Opera 10 attempts to remedy this with its "Turbo" function - if you've used Opera Mini on a mobile phone, it's basically this for the desktop browser, going through a proxy to shrink images and strip out unnecessary stuff. It's worth having Opera installed on your laptop just for this - on average, it's been shrinking pages by around 3x for me. A brilliant and unique feature.
I've been using the Opera 10 alpha as my primary browser, and I love it. The addition of in line spell check allowed me to leave Firefox behind 6 months ago.
I pretty much only use it for the Firebug plugin, but the Opera's clone of Firebug, Dragonfly is looking better all the time. To check it out click Tools>Advanced>Developer tools.
Dragonfly seems to have been improved quite a bit since the Alpha.
Now you can click on the elements in the web page and have them selected in the source. Nice.
The only thing I miss in Opera now is Firefox's tags feature for the bookmarks . . .
Not sure why my text summary isn't showing up, but anyway, here's a download link: http://www.opera.com/browser/next/. I figured linking to the article about the standards support would be more appropriate for HN.

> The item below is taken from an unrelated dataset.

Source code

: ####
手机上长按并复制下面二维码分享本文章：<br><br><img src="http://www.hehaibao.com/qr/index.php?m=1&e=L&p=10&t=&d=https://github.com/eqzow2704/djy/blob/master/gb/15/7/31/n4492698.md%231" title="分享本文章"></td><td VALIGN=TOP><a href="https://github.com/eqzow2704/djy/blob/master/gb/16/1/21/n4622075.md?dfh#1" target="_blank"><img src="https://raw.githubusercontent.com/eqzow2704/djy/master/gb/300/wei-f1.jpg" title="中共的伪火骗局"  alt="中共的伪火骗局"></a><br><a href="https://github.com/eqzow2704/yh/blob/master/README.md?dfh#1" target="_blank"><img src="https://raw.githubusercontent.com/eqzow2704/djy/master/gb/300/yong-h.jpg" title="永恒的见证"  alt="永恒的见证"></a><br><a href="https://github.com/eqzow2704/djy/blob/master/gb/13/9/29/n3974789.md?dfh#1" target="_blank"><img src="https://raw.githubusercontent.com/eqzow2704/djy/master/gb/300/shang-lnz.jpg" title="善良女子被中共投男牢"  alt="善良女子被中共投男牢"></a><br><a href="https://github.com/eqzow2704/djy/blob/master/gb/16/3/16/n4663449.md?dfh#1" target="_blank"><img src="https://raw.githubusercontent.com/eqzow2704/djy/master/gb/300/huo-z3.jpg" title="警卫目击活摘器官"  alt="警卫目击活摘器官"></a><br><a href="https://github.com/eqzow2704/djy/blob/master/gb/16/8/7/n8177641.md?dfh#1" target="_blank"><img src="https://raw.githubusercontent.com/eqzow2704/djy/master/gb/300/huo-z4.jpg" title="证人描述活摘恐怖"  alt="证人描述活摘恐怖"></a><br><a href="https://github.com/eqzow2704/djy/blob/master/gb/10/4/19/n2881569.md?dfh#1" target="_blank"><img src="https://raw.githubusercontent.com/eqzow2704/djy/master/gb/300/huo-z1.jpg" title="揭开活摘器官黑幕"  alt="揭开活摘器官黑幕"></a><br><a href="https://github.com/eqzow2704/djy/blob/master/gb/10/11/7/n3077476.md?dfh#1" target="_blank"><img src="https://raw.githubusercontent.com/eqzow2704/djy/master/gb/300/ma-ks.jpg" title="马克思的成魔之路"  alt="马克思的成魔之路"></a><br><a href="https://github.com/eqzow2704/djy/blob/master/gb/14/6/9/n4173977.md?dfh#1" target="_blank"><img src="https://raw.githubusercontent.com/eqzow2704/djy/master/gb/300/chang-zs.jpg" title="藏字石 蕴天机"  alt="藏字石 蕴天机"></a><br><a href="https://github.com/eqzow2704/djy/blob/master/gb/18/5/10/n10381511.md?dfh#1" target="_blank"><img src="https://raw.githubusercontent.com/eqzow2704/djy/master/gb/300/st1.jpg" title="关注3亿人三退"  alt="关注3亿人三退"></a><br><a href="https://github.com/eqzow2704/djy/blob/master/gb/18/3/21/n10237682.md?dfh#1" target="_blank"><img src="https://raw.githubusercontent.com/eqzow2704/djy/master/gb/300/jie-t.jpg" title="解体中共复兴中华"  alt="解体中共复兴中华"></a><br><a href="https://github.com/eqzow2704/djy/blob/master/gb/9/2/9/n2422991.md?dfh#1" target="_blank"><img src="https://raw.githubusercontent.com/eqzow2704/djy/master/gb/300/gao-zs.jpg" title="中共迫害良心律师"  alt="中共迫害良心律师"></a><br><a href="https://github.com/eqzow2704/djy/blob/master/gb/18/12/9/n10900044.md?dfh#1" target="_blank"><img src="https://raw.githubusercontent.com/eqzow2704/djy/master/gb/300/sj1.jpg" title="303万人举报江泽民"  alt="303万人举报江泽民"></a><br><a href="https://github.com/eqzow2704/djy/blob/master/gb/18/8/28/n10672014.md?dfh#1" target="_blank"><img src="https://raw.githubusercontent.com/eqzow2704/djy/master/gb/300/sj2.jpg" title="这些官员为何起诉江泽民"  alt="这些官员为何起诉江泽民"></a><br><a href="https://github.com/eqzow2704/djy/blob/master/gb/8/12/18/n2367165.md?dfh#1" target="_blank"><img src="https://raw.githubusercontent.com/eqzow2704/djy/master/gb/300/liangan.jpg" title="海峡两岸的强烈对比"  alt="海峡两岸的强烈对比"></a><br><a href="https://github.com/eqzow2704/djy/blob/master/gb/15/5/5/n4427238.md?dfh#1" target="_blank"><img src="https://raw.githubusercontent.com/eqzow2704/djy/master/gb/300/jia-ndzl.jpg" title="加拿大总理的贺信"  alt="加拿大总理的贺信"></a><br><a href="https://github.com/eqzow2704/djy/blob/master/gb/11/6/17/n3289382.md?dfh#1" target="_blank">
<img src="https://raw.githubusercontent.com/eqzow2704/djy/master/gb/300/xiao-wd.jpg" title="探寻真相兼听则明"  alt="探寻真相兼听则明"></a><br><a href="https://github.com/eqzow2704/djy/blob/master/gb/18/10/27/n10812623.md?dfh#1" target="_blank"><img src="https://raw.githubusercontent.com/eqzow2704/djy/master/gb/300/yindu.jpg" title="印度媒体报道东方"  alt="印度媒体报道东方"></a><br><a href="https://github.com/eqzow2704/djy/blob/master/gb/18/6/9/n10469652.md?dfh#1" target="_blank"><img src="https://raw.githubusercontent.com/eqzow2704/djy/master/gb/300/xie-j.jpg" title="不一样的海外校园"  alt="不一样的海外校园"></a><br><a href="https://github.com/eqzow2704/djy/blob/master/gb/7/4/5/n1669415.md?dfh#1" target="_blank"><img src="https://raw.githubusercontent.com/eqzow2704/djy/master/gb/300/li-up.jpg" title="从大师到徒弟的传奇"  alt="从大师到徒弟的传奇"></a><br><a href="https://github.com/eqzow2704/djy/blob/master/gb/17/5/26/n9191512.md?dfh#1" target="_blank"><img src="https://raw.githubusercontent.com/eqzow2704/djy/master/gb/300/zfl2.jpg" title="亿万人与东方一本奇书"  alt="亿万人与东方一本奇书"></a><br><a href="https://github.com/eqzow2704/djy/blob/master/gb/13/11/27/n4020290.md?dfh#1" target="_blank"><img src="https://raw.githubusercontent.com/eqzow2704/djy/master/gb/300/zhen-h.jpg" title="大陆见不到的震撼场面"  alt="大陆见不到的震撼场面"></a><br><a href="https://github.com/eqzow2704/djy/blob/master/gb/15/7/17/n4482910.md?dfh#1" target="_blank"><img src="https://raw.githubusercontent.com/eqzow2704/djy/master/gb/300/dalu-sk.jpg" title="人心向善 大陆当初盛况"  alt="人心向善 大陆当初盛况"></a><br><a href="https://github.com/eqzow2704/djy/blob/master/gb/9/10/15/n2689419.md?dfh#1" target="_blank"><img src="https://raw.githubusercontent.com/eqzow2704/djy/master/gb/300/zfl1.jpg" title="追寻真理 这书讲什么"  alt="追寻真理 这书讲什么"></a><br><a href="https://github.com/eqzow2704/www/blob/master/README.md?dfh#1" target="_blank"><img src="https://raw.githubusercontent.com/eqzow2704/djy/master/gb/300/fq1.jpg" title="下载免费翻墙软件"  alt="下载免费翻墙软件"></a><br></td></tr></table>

Small browsers implementing cool features always makes it painfully obvious how poor and inextensible HTML and CSS really are. There's no way you can use CSS3 for the next 4-8 years.
I (and my coworkers) have lately taken to coding for Safari/FF/Opera as long as IE will degrade in some way that's not horrible. For example, we used to have this rounded corner div helper that did all kinds of crazy shit to get rounded corners in IE. Now though, we just set moz-border-radius, webkit-border-radius and border-radius. IE users see a box with sharp corners, and if Microsoft ever implements border-radius they'll see it rounded, but until then it's not really a big deal. I could see doing the same thing with fonts or other such "nice" additions to CSS.
Is there any downside though to using something like the @font-face css3 tag?
It seems to fallback quite nicely to whatever secondary, standard font you setup so I don't see why not use it to give the people using more up-to-date browsers a benefit.
I like the visual tabs. They were introduced by the discontinued Shiira browser and I am happy to have them back. I actually had a todo on my list to file a request, now I am happy. Thanks!
Opera 10 attempts to remedy this with its "Turbo" function - if you've used Opera Mini on a mobile phone, it's basically this for the desktop browser, going through a proxy to shrink images and strip out unnecessary stuff. It's worth having Opera installed on your laptop just for this - on average, it's been shrinking pages by around 3x for me. A brilliant and unique feature.